According to a Delta Council report about the trip, Mayor Lois Jackson, Coun. Ian Paton, and chief administrative officer George Harvie met with officials in Ottawa on Nov. 6-7, before flying back in time to make a decision on the Southlands proposal.
The delegation met with senior policy advisors to Aboriginal Affairs and Northern Development Minister Bernard Valcourt to discuss one of Delta’s greatest concerns, a draft document of the federal additions-to-reserve creation policy.
The federal government released the draft in May which contains proposed changes that could have significant implications for local governments throughout Canada. Specifically, those changes could allow First Nations to add lands to their reserve that are outside of their traditional territory if it strengthens economic development.
Delta is asking the federal government to provide meaningful discussion with local governments and their representative groups, including the Union of British Columbia Municipalities and the FCM.
“This is a municipal problem everywhere with this proposed legislation coming forward and we didn’t really have a lot of comfort that our concerns were being met,” said Jackson to Delta Council on Monday.
The delegation also met with Environment Minister Leona Aglukkaq and senior policy staff with Fisheries and Oceans Canada (DFO) regarding the ocean disposal fees for secondary channel dredging in Ladner. This is another significant issue for Delta as disposal fees could add an additional $500,000 to the local channel dredging costs.
Although a $10 million agreement between the province, Port Metro Vancouver, the City of Richmond, and the Corporation of Delta was announced last December to dredge local channels around Ladner and Steveston, the process has been held up by DFO’s Southern Resident Killer Whale Program.
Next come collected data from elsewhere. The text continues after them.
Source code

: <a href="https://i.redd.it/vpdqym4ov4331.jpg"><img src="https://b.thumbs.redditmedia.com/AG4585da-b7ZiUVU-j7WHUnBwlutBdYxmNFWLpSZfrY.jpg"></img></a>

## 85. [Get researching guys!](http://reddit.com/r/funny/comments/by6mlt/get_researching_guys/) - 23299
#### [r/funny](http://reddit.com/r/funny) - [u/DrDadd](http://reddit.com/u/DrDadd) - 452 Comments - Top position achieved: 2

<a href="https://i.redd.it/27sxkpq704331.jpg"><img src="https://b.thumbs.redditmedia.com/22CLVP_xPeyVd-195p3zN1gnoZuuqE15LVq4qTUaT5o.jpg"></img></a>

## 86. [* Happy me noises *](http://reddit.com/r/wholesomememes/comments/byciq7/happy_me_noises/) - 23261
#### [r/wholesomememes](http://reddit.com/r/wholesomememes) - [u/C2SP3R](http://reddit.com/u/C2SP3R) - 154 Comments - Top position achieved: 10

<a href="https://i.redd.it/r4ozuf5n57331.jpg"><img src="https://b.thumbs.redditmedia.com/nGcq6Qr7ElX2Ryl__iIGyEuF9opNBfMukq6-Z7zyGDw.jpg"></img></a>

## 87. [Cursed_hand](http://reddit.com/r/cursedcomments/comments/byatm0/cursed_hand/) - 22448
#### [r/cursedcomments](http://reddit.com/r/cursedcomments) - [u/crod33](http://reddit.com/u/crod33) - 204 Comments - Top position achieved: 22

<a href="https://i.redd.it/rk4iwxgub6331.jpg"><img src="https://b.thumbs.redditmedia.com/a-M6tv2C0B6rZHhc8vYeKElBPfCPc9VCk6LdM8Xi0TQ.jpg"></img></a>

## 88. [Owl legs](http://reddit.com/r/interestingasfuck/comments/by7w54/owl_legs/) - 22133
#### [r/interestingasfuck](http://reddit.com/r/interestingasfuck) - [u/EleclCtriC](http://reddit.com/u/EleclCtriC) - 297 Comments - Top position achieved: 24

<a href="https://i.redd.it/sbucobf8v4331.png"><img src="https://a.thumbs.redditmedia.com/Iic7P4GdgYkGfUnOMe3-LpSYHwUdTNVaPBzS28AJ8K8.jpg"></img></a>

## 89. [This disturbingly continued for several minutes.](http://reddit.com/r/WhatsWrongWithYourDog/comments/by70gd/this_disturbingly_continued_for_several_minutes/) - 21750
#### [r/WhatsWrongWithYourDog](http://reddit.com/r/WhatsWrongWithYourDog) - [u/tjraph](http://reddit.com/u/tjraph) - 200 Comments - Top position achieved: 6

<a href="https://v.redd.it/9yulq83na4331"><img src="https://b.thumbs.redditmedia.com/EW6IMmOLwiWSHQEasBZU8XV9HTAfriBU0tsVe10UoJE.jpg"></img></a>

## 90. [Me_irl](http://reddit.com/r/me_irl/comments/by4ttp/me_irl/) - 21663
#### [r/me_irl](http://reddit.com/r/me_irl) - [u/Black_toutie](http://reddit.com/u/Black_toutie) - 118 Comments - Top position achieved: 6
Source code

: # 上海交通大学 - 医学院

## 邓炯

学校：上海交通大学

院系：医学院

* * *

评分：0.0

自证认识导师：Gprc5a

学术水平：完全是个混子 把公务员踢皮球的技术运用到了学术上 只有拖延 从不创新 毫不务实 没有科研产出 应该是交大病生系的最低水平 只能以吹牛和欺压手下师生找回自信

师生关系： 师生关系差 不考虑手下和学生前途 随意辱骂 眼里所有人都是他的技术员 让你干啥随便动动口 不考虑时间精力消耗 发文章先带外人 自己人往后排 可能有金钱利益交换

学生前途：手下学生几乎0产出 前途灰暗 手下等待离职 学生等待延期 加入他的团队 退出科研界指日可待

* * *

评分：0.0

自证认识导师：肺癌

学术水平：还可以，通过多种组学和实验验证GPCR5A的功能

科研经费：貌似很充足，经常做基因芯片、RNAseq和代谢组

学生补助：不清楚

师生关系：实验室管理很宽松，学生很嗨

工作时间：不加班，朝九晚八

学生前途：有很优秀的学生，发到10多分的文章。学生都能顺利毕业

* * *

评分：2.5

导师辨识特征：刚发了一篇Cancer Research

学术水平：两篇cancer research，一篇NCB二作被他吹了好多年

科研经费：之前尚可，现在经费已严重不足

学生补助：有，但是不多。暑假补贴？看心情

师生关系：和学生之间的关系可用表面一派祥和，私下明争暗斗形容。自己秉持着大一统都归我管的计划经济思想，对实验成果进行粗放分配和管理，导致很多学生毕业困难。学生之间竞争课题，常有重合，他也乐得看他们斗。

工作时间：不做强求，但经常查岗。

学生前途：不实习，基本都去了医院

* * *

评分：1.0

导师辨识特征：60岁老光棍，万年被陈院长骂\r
Instead of dredging the silt and disposing of the material “in-river” to let it wash out to the ocean, DFO has ordered some silt from the river must be hauled by truck to Point Grey in Vancouver at an additional estimated cost of $1.4 million.
The trio also met with Delta-Richmond East MP and National Revenue Minister Kerry-Lynne Findlay to discuss local issues, senior policy and planning staff for the ministry of infrastructure, and senior staff at the FCM.